Myth #6: If I write many projects in CV it will catch their attention.

No, It will get you more trouble than you can handle. Highlight only bigger projects (rather than every term papers you would have done in every alternate course). And, be fully prepared to answer every question about these projects.

Myth #5: Writing both C#.NET and Java/J2EE will boost my chances of CV getting selected.

Half of the world is .NET and the other half is Java. If I write both skills in my CV I have the full universe (superset) with me. It is going to exactly double my chances of selection…Wrong. It would reduce your probability to exactly half if not less. The only conclusion a sane (read experience IT professional) person would draw is that you do not know any of these. Write (and also prepare) only one of them. Which one ? I will answer in a future post. So keep coming to my blog.

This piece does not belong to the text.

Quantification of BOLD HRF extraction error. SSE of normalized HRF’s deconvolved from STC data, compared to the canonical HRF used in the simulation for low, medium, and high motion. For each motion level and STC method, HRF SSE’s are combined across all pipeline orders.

Myth #4: A flashy resume is more likely to get attention than a simpler one.

Unfortunately the flash in only limited to pan. A person who is filtering has played it enough.Keep it simple and do not promise that you are going to change the face of the company. More tips on Resume Writing later.

Myth #3: If a company is not currently hiring I do not stand a chance.

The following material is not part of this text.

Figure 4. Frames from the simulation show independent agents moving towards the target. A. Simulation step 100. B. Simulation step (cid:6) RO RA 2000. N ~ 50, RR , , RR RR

Though it may look very contradictory, but only 20-25% of overall IT jobs are publicized in advertisement or otherwise. Rest all is filled through references, unsolicited CVs and job portals. Now you know what to do.

Myth #2: If I have potential, it will get recognized in interview.

If you do NOT have potential, it will definitely get recognized in interview but if you have potential there is no guarantee of recognition. Confusing..okay let me put it very simply. What if you have very good technical knowledge and you also have good (interesting) hobbies and your extra curricular record is shining. There is a definite chance of discussion leading to some other path and you not being able to tell the interviewer that you have it (what it takes to make a good software engineer). If needed interrupt him and try to take the discussion to your strong areas. In the worst case simply ask for it by specifically telling him your strengths.

Myth #1: IT companies are more inclined towards students who have advance knowledge of C#.NET or Java/J2EE

This one is the most common (and the bad one too). Kindly undertsand that technologies will change completely at least 4-5 times in your software career. What is important for you is in-depth understanding of programming fundamentals and analytical skills. IT companies realize that once your fundamentals are at right place you can quickly learn new emerging technologies and be productive very fast. Take my word, you are definitely not going to end you career with any of these two. It is important for you to spend sufficient time on your analytical skills and programming fundamentals which will serve as a base for your entire career.